Ta silhouette se découpe sur l'horizon pourpre et domine tout ce qui t'entoure: mises à part les hautes herbes que personne n'a jamais tondues, tu es tout ce qui ose s'élever du sol dans cette partie reculée du monde. En apparence, il n'y a que ton âme qui vive. Oui, en apparence seulement, car si tes yeux ne perçoivent aucune présence, ton coeur sait qu'il n'est pas le seul à battre ici.
Une brise familière secoue tes cheveux et tu abaisses tes paupières. Ce parfum délicat, cet exact niveau d'humidité, cette douceur dans la force du vent, cet air venu d'un autre temps souffle sur toi un bonheur que tu n'as jamais su décrire. Toute la puissance de ton esprit créatif provient de ce souvenir si vif, même le sang qui circule en toi y prend sa source, et tu sens que jamais les mots ne t'apparaîtront qui permettraient d'expliquer ce phénomène. Parfois, tu aimerais partager cette formidable émotion. Parfois, ça te frustre d'être incapable d'exposer clairement ce qui t'inspire tant. Mais la plupart du temps, tu accueilles la brise en souriant de tout ton corps et tu remercies une entité quelconque de t'avoir donné ce cadeau unique.
Lorsque tu rouvres les yeux, le champ au milieu duquel tu te trouves s'est entièrement métamorphosé.

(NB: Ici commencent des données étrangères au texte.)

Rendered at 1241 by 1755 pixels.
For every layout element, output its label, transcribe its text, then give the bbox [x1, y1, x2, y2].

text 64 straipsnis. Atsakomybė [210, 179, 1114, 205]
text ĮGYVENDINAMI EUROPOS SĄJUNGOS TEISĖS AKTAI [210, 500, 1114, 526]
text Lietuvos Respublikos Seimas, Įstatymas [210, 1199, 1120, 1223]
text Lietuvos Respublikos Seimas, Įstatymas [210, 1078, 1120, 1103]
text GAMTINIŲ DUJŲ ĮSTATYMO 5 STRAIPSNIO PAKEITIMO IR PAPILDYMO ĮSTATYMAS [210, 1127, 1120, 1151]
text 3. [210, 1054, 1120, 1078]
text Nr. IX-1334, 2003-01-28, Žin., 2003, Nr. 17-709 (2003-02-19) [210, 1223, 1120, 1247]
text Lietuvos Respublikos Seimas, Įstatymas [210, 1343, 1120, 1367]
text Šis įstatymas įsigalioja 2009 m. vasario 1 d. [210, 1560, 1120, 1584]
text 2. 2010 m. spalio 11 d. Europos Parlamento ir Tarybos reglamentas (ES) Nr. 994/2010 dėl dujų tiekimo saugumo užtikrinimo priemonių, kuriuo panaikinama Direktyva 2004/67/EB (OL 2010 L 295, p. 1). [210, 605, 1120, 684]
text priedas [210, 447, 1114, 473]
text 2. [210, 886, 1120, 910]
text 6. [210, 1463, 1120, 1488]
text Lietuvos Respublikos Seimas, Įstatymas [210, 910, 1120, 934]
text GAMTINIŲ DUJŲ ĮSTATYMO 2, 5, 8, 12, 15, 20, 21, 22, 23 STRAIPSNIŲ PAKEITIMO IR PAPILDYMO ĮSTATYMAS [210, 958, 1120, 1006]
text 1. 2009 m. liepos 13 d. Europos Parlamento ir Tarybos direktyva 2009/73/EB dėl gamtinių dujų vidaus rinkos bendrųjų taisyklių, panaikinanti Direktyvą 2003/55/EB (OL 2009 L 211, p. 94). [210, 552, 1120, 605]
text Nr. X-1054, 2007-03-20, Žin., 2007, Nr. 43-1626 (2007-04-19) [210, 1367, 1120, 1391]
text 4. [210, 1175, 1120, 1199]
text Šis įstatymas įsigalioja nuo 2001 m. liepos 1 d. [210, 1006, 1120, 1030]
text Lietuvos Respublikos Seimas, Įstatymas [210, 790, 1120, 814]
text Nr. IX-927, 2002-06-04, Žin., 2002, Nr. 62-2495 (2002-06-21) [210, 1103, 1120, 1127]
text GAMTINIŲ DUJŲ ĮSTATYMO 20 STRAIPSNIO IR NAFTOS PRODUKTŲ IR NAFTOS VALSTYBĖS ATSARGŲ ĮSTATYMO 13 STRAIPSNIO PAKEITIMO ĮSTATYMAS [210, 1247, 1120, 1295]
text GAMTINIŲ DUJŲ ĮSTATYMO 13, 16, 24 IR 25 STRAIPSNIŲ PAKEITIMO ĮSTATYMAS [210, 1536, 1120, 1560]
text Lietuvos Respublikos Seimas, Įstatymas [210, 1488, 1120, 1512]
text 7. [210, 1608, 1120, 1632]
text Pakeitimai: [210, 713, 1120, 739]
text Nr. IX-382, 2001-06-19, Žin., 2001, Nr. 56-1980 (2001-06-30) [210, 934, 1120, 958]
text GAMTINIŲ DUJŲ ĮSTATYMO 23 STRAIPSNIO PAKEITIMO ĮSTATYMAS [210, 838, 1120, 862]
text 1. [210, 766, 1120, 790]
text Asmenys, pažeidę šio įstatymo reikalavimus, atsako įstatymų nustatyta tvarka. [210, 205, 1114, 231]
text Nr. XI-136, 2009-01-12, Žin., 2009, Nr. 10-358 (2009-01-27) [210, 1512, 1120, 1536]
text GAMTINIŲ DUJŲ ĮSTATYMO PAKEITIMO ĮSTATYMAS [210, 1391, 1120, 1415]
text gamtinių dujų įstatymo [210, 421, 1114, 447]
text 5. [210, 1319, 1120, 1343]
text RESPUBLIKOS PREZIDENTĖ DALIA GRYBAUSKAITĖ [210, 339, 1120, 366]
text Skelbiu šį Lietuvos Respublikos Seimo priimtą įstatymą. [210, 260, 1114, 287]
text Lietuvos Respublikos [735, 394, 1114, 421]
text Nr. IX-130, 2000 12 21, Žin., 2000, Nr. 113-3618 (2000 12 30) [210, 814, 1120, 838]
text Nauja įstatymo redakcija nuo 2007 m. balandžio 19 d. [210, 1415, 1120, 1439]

Des gratte-ciel tout de verre dans lesquels se reflète à répétition un soleil bleuâtre côtoient un immense château gris, croisement entre tous les châteaux que tu as vus de ta courte existence et qui t'ont fait rêver. Dans les rues tracées sans plan logique, une multitude de gens déambulent, chacun traînant son drame personnel, chacun farfouillant le jour sombre à la recherche de celui ou celle qui saura le comprendre. Ton coeur est chaviré: le décor est magnifique, mais cette souffrance, toute cette souffrance... Même si tu sais que la peine de ces villageois imaginaires n'est que la projection de ce qui vit en toi, tu te sens coupable et ô combien cruel. Tu emmerdes ton imagination pessimiste et tu refermes les yeux, t'étant toi-même blessée profondément.
Quelques secondes plus tard, une minuscule main se pose sur ton épaule et tu entends une voix, ta propre voix, te murmurer tout ce que tu sais déjà, mais oublies, aveuglée par ta négativité. «Ils ont mal, ils pleurent et ils mourront trop tôt, mais ce n'est pas une maladie de l'âme qui les rend ainsi. Regarde tout l'amour qu'ils cherchent à donner, regarde toute la passion qu'ils s'offrent entre eux. Même s'ils savent que celui ou celle qu'ils cherchent est loin, très loin, regardent comme ils s'efforcent à rendre heureux, à épargner les autres de cette créature qui les ronge, à distribuer des sourires et des rires qu'ils n'ont pas, à rendre meilleure la vie de ceux à qui ils tiennent. C'est toi qui a créé tout ça, la souffrance tout comme l'intense bonté dont ces gens font preuve. Tu crois que ce que ton imagination a à montrer n'est que tristesse et destruction, et c'est vrai, mais seulement en apparence. Oui, en apparence seulement, car si tes yeux ne perçoivent aucune lueur d'espoir dans ce paysage, ton coeur et celui de ceux qui liront un jour tes textes savent et sauront que les coeurs de tes personnages palpitent énergiquement, animés par le désir de changer les choses.»
Lorsque tu ouvres à nouveau les yeux, tu n'es plus au milieu d'un champ, ni devant des merveilles architecturales. Ton crayon t'a glissé des mains et ton cahier repose encore sur tes cuisses, ouvert à la page que, quelques minutes plus tôt, tu voulais arracher. Et tu continues d'écrire, ton épiderme encore imbibé de la brise inspiratrice.